ELES
ERAM MUITOS CAVALOS
Luiz Ruffato
Texto de orelha: Fanny Abramovich
Gente
perdida num anonimato
interminável como exige o viver em São Paulo. Casais desfeitos, crianças
roídas por ratos em barracos imundos, gente assassinada em seqüestros
relâmpagos, vendedores ambulantes, velhos sem mercado de trabalho, famílias
vivendo aglomeradas em caixas-apartamentos, pastores pregando em praça pública,
pedintes, vendedores de balas, assaltantes,
motoristas de táxi contando suas vidas aos passageiros, recordações
da vida boa do interior deixada pra trás em nome do dinheiro e da
sobrevivência.
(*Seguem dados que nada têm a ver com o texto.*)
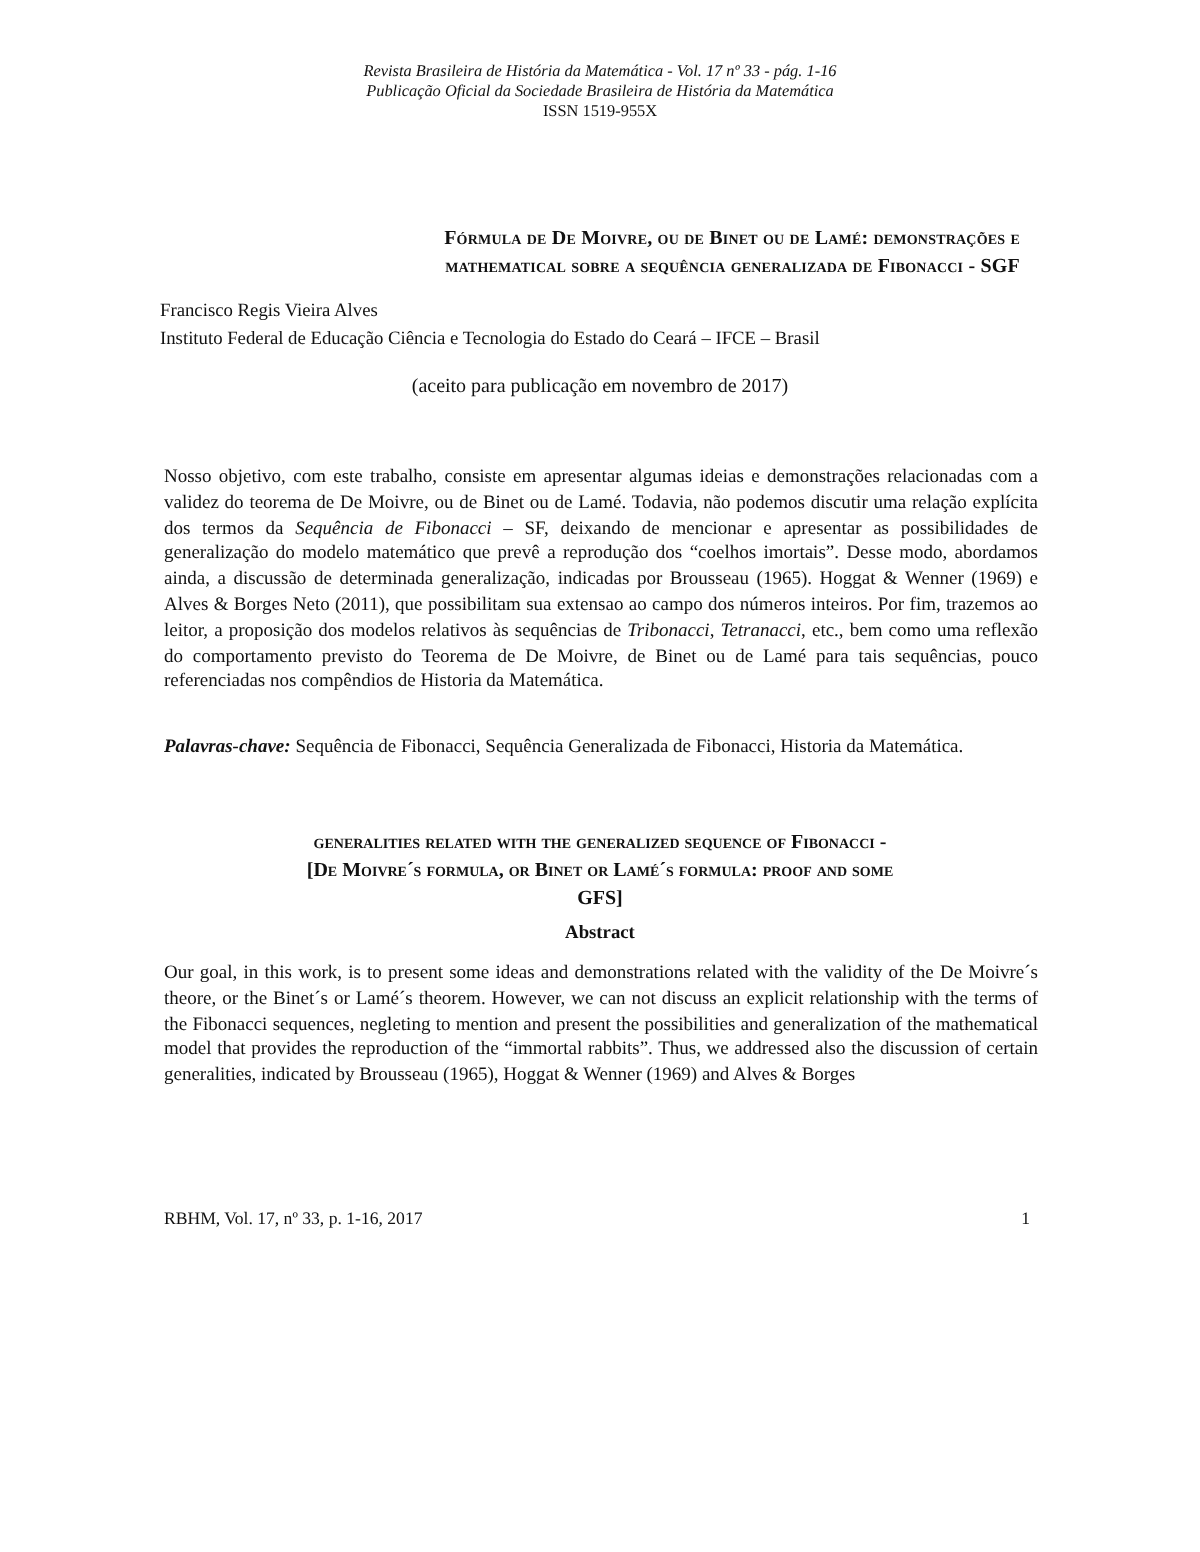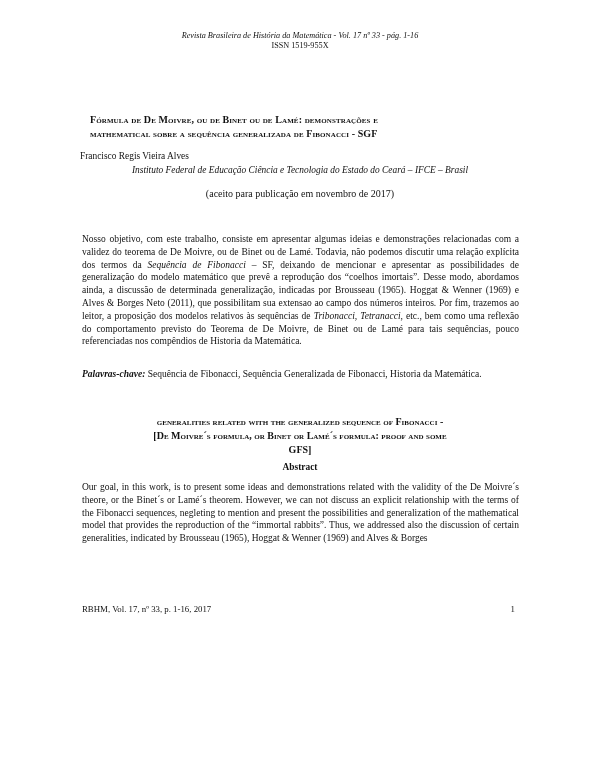"Publicação Oficial da Sociedade" div.it { html: none -> <div>Publicação Oficial da Sociedade Brasileira de História da Matemática</div> }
Os quadros se multiplicam e de desdobram. Como se a
escrita de Ruffato retratasse um dia nas vidas de São Paulo.
A
linguagem fragmentada reflete a correria da maior metrópole da América
do Sul. Cada mudança de história parece uma simples piscadela para o
tempo impossível de São Paulo. Os muitos personagens não se encontram.
O emaranhado de suas vidas escorre sem que ninguém, a não ser eles
mesmos, tome conhecimento disso. A ótica não é a do expectador, mas a
do próprio personagem, o que torna o livro singular. Ruffato costura em
152 páginas histórias de gente que vemos todos os dias, perdida por
diversos pontos da cidade buscando menos um motivo e mais uma maneira de
sobreviver. Um olho mágico bastante revelador do grande rebanho anônimo
que vive desgarrada e desesperadamente em São Paulo.